The Fort Worth Court of Appeals likewise held in S.J. v. State, 438 S.W.3d at 843-44, that Article 55.01 is arrest-based, and therefore, individual charges arising from an arrest are not subject to expunction. Id. This decision is significant because we are required to decide this transfer case in accordance with the precedent of the Second Court of Appeals by Tex. R.App.P. 41.3. Under S.J. and the cases on which it relies, D.W.H. is not entitled to an expunction of any individual charges arising out of his arrest for improper relationship between an educator and student..
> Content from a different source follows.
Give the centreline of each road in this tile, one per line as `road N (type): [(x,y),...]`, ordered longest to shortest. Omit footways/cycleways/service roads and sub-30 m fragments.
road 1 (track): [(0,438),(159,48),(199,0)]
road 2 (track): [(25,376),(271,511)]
The agreed facts establish that the federal weapons charge arises directly out of Appellant’s arrest for improper relationship between an educator and student. The Saginaw P.D. received a report from B.M.’s parents that their daughter was missing and they had found her vehicle in front of D.W.H.’s residence. They had been suspicious of the relationship between D.W.H. and their daughter due to the frequency of their contact both during and after school. When B.M.’s parents went to D.W.H.’s home to locate B.M., D.W.H. opened the door while holding a rifle. He also refused to let police officers look in the bedrooms of his home for B.M. Despite D.W.H. repeatedly denying to the parents and police that B.M. was in his home, police officers observed her exit the residence at 6:00 a.m. on the morning of June 11, 2008, and she told them that she had been in the home that evening. She also admitted that D.W.H. had kissed her and touched her breast while engaging in other inappropriate physical contact with her. Based on the facts gathered during their investigation, the police officers obtained an arrest warrant for D.W.H. and search warrants for his home, a computer, and memory cards. Those warrants were executed at 11:15 p.m. that same evening, but the officers were not able to open one of the gun safes until the following day, June 12, 2008. They found prohibited weapons inside of that gun safe. At that point, ATF became involved in the case and D.W.H. was later convicted of possessing an unregistered weapon.

Under Article 55.01(a)(2)(A), it was D.W.H.’s burden to prove that the federal weapons charge did not arise out of his arrest on June 11, 2008 for improper relationship between an educator and student. The evidence demonstrates that the unregistered firearms were discovered in D.W.H.’s home as a direct result of the officers executing search warrants related to the state charge. We find that the agreed evidence demonstrates that D.W.H.’s charge and conviction of possessing illegal firearms arises out of the same transaction as his arrest for improper relationship between educator and student. Consequently, D.W.H. failed to establish that an indictment or information charging him with the commission of any felony arising out of the same transaction for which he was arrested has not been presented against him at any time following the June 11, 2008 arrest. This showing is an essential element of a cause of action for expunction. Because D.W.H. failed to carry his burden of proof under Article 55.01(a)(2)(A) and the agreed facts show *108that the two offenses arise out of the same transaction, we conclude that the trial court did not abuse its discretion by denying D.W.H.’s petition. Issue One is overruled. Having overruled both issues, the judgment of the trial court is affirmed.

RODRIGUEZ, J. (Dissenting).

. Tex.Penal Code Ann. § 21.12(a)(l)(West Supp.2014) ("An employee of a public or private primary or secondary school commits an offense if the employee engages in sexual contact, sexual intercourse, or deviate sexual intercourse with a person who is enrolled in a public or private primary or secondary school at which the employee works”).